RE: duck me!

From: Lee Corbin (lcorbin@tsoft.com)
Date: Tue Nov 12 2002 - 21:17:25 MST


gts writes

> Lee Corbin wrote:
>
> re: my bifurcation chamber
>
> > I understand how atoms can be withdrawn from a repository.
> > I want you to give me separate histories for where the atoms
> > of Person A (by definition the entity who walks out of door
> > A) come from, and for where the atoms of Person B came from.
> > I cannot really understand your thought experiment, above,
> > until you tell me this.
>
> The history of each atom is irrelevant, (and, strictly speaking,
> non-existent).

It may be irrelevant for your purposes, which I think is
good. But it might help to clarify the issue. So allow
me to revisit your example:

> Imagine a "bifurcation chamber," which houses the
> futuristic technology necessary to create two versions
> of a single person. It has an entrance door on one
> side and two exit doors on the other side. A person
> who walks into this chamber instantly becomes two
> people, Person-A and Person-B, each of whom then walk
> out of one of the two exits. Both Person-A and
> Person-B would experience a continuation of self and
> rightly believe himself to be a continuation of the
> original Person.

Are you sure that it doesn't matter to you which, if
either, got to keep the original atoms? The entity
which approached your bifurcation chamber is composed
of a set M of atoms. Naturally, as the entity walks
through the air, the precise set changes as some atoms
are whipped away by friction, others exhaled, and yet
others incorporated into the entity. But by and large
this set M down to a factor of more than 99.999999%
remains unchanged as the entity walks into the room.

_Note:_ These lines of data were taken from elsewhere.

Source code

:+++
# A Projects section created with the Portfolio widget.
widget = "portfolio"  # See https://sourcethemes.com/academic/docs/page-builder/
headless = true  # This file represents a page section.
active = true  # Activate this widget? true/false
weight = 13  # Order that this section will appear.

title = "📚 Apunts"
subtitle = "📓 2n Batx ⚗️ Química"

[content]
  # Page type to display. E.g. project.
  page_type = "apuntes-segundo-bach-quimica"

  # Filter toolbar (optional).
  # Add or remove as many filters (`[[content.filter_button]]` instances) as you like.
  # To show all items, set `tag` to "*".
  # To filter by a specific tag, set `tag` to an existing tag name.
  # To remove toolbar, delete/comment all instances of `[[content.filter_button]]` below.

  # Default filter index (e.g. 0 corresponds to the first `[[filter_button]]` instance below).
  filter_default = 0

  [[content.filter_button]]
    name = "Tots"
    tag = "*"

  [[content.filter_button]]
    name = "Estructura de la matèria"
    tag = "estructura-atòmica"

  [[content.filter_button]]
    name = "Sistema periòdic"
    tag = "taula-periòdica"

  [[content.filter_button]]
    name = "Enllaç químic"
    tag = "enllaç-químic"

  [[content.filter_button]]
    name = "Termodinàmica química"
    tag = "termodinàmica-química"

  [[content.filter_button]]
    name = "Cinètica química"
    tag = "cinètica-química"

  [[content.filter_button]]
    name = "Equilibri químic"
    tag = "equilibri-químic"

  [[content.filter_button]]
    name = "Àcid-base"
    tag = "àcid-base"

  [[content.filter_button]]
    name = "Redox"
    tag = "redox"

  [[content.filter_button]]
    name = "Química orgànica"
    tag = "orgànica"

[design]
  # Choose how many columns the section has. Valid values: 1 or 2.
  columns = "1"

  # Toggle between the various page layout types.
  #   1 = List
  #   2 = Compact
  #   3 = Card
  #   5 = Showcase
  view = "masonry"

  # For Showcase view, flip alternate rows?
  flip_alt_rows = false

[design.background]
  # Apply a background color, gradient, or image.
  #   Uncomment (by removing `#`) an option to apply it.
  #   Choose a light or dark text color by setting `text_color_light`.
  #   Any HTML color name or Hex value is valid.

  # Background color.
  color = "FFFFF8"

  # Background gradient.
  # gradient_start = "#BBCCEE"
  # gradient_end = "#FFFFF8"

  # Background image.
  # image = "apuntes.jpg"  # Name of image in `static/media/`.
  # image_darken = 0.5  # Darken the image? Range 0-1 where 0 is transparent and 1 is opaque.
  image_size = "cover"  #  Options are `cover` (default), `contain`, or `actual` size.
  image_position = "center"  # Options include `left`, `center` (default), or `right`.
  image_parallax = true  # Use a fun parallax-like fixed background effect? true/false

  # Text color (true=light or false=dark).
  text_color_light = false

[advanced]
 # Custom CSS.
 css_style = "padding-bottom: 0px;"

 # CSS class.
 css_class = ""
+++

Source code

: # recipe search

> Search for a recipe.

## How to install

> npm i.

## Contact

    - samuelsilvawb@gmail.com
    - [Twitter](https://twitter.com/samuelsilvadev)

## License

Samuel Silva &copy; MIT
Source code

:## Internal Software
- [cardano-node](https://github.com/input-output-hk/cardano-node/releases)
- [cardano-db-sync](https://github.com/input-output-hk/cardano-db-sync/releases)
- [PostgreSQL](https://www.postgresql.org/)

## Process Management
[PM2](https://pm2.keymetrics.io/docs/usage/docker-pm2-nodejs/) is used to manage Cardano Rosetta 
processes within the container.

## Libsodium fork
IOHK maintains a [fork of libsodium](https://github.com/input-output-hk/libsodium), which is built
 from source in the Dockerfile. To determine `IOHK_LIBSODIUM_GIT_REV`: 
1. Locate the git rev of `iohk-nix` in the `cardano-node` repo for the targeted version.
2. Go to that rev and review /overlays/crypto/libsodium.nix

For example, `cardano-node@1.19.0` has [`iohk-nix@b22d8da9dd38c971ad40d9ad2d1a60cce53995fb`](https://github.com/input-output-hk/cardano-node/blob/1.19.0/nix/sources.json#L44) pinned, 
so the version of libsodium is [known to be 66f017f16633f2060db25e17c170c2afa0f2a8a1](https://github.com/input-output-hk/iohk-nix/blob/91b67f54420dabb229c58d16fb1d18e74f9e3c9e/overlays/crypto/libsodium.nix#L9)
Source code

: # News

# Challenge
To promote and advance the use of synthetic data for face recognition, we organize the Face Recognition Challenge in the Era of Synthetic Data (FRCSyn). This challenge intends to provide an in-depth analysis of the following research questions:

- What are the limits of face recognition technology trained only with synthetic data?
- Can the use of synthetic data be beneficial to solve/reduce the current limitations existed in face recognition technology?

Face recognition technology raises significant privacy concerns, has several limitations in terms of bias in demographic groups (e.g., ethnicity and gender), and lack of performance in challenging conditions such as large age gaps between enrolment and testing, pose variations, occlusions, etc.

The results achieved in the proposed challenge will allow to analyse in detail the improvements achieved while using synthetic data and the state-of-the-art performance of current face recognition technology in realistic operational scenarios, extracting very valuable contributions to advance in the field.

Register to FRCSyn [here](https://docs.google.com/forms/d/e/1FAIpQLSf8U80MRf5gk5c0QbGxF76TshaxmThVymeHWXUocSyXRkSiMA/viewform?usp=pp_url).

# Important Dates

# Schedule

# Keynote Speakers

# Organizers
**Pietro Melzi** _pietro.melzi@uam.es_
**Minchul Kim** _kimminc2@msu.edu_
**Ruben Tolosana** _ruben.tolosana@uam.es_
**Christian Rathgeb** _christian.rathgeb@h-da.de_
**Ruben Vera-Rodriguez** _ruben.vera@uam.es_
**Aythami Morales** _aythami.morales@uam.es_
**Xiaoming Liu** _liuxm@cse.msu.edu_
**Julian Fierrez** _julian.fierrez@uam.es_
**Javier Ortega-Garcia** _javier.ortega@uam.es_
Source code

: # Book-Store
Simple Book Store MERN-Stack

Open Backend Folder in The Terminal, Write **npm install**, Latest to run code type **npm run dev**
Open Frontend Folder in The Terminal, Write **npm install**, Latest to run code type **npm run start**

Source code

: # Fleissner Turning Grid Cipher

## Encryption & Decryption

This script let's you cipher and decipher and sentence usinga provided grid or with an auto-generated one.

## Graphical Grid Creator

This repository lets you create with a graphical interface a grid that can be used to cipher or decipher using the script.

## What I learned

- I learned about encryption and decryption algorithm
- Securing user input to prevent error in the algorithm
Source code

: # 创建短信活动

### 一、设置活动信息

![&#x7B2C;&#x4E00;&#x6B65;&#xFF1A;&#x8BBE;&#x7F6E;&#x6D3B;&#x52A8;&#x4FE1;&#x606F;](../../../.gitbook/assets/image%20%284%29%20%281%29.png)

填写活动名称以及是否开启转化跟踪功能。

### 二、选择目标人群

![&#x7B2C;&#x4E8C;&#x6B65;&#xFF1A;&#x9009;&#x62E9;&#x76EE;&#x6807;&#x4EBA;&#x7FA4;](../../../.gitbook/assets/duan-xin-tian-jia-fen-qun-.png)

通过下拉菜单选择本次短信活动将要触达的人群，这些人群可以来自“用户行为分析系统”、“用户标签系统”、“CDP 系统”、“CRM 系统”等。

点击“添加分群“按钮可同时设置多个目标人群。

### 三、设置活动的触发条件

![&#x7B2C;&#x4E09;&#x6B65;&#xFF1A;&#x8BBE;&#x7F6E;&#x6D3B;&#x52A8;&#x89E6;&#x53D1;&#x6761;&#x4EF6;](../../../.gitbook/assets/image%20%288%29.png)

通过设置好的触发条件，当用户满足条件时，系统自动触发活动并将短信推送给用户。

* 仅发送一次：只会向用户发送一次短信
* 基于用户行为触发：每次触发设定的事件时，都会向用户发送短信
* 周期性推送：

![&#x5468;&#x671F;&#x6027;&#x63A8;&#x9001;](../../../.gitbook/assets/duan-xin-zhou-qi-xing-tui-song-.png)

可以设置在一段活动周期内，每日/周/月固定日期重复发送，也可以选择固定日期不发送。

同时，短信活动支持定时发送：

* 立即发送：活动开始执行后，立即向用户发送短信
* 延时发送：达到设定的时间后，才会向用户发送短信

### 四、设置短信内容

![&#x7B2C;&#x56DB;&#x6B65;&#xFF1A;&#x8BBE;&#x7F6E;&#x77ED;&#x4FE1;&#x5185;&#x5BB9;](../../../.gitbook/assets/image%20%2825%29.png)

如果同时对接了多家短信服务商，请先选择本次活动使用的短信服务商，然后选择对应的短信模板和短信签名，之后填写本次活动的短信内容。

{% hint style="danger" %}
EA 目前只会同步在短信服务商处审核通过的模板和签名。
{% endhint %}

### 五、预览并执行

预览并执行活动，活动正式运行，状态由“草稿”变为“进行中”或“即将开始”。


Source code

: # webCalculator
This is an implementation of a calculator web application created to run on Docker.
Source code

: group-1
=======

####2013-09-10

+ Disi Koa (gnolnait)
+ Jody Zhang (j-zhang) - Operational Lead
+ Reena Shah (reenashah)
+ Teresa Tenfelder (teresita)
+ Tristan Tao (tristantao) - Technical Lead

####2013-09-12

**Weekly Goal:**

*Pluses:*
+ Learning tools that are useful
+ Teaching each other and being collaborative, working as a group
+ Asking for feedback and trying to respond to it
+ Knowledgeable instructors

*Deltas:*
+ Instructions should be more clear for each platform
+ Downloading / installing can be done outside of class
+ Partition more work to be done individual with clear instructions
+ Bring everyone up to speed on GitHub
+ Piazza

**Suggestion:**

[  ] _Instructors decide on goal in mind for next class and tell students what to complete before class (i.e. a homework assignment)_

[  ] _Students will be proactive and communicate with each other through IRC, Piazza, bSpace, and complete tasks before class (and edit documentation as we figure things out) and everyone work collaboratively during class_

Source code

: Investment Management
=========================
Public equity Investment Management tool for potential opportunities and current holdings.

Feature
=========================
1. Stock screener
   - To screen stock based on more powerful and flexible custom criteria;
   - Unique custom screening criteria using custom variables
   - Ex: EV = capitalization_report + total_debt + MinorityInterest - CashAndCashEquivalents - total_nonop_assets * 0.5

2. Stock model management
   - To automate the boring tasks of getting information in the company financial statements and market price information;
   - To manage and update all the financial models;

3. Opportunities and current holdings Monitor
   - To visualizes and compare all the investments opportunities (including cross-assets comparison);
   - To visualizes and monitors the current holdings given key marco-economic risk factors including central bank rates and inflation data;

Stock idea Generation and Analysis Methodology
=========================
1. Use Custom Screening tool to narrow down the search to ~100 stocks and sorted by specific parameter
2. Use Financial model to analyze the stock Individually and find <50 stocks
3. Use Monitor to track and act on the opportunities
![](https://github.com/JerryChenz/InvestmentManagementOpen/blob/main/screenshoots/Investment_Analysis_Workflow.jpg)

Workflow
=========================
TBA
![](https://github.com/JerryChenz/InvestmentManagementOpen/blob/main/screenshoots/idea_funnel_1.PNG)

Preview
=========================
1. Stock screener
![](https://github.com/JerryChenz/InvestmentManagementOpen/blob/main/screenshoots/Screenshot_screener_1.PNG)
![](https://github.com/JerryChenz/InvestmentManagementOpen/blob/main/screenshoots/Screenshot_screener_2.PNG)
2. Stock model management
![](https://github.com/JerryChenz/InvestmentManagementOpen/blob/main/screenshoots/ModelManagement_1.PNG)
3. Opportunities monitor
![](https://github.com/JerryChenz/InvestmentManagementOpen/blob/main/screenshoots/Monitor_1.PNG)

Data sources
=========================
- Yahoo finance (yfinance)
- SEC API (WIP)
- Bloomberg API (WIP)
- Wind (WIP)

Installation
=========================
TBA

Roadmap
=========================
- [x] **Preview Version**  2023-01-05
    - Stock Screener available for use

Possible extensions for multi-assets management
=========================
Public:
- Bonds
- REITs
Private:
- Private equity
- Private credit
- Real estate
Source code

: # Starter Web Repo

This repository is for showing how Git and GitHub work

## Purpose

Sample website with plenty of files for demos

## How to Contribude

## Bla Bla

Suddenly there are two people, Person-A and Person-B,
which, I may say, proceed to walk out door A and door
B respectively. Suppose first that Person-A retains
the set M of atoms, by and large, and Person-B becomes
composed of atoms from

> ...let us say the bifurcation chamber stores several
> hundred pounds of the various different elements needed
> to manufacture a duplicate.

Now, when you wrote

> Both Person-A and Person-B would experience a continuation
> of self and rightly believe himself to be a continuation
> of the original Person.

do you see Person-B having any less claim than person A
to be the continuation of the original person?